■ Page text extracted as data ■
=== Section Start ===
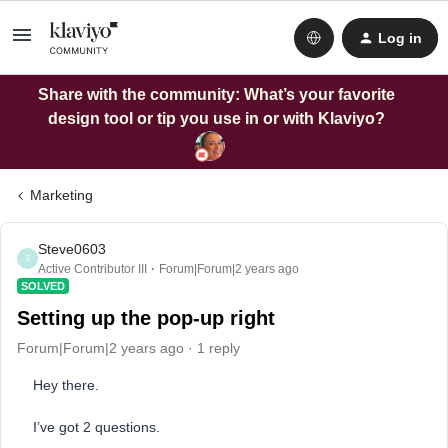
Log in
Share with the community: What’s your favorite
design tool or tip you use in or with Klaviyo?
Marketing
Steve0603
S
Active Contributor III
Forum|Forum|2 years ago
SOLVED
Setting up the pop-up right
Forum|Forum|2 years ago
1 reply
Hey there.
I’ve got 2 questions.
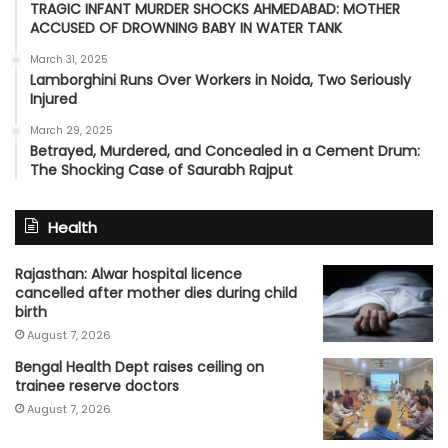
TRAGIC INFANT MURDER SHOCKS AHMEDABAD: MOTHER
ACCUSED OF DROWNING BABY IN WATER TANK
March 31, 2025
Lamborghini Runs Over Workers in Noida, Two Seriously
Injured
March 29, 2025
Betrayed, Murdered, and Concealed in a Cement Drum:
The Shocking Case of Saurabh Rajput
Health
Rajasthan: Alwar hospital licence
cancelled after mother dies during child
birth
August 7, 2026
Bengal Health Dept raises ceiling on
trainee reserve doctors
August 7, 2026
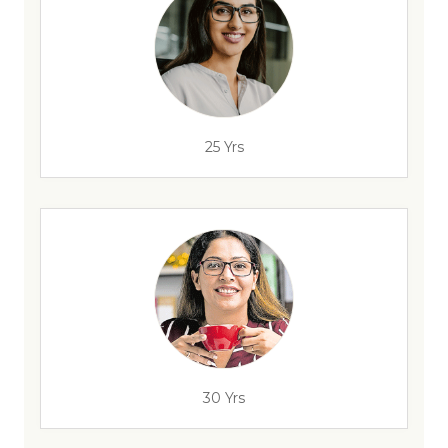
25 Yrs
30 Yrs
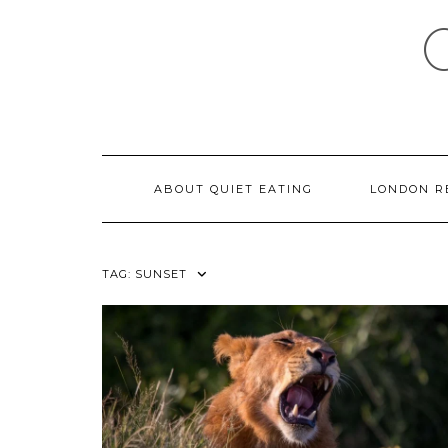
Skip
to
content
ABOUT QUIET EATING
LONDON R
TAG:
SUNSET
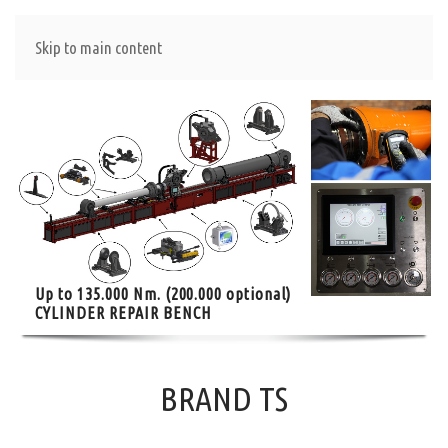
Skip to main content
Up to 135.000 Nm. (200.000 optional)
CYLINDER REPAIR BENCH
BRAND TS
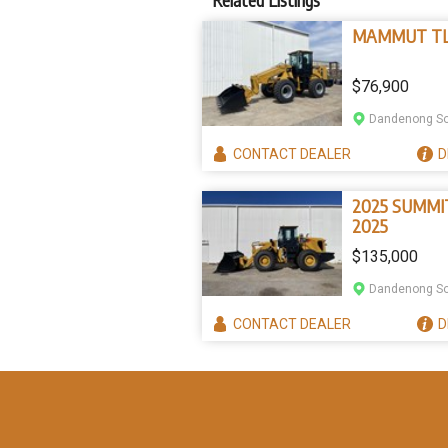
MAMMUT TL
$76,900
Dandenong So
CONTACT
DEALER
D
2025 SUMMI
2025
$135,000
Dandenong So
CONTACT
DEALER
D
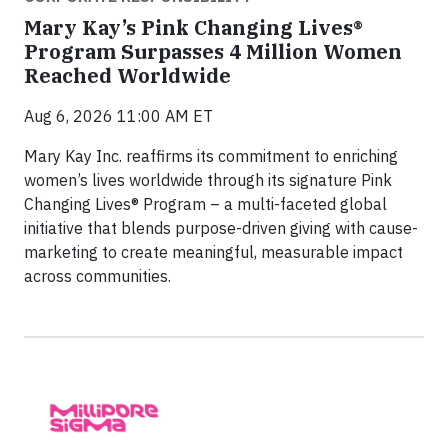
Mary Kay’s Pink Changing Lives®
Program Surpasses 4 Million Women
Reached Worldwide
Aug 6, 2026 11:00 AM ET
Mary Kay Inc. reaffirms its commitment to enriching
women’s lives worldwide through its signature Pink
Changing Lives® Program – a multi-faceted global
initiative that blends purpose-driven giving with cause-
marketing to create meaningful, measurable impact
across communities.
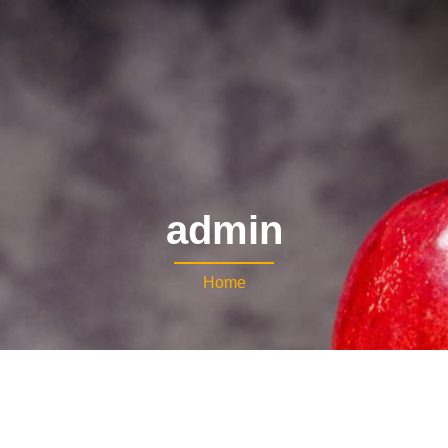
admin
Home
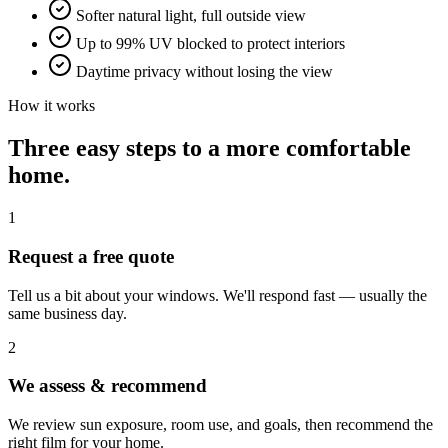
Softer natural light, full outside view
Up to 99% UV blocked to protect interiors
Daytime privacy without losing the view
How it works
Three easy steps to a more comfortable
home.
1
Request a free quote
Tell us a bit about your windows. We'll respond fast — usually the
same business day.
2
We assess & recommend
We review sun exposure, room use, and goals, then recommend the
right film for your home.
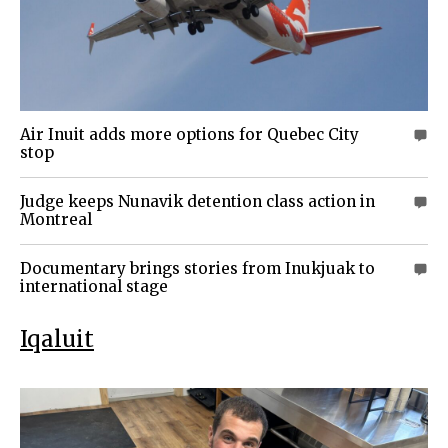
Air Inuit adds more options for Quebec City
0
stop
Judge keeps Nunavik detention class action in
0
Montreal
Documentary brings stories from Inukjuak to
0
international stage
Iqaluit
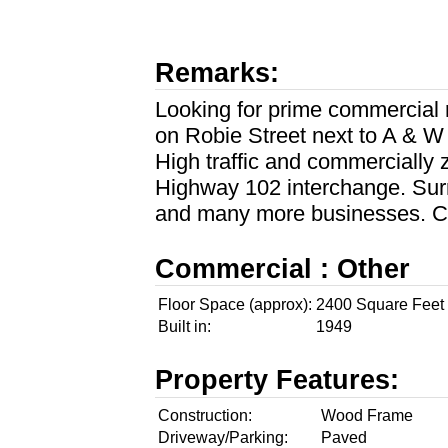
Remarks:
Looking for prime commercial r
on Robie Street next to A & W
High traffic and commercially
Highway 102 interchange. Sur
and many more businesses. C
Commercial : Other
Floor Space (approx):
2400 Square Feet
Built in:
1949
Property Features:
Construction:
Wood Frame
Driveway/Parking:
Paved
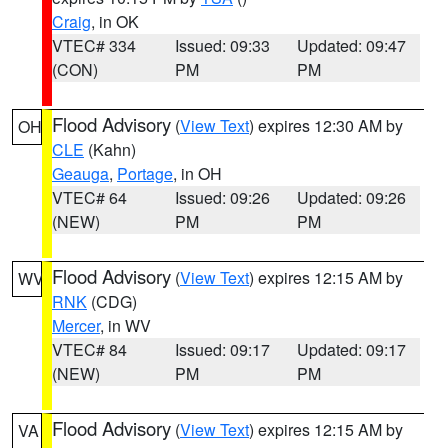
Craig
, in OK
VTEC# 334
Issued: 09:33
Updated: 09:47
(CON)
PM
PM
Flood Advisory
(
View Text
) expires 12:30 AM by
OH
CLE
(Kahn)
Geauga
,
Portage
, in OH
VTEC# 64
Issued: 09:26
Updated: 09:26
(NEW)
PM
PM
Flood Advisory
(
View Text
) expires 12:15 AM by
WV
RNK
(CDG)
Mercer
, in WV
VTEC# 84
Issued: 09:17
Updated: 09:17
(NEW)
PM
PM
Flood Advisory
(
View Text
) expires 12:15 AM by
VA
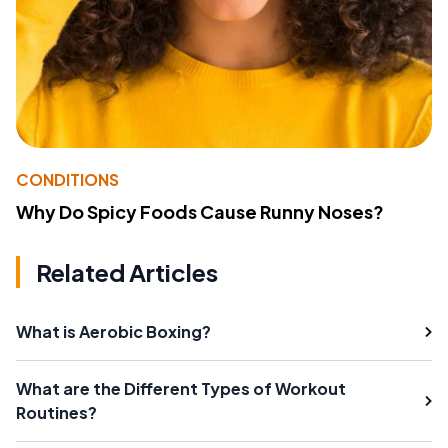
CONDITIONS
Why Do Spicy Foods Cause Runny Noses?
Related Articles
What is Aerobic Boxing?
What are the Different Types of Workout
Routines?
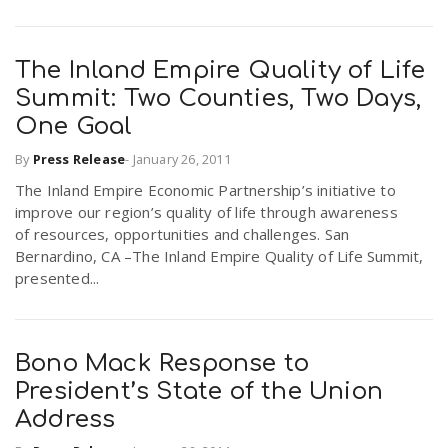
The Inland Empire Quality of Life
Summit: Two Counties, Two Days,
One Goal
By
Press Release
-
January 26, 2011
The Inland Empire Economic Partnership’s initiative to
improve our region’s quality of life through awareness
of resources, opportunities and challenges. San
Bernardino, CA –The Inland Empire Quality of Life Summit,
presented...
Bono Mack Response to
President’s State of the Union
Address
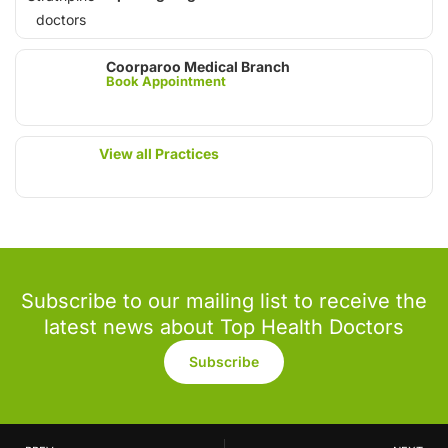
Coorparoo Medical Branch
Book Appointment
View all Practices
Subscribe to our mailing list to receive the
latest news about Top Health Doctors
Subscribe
=== Section End ===
■ INSTRUCTIONS FOR THE TASK ■
List every line in the records above that contains the string "Issued", matching case exactly.

■ ANSWER TO THIS PROBLEM ■
Issued: 09:33
Issued: 09:26
Issued: 09:17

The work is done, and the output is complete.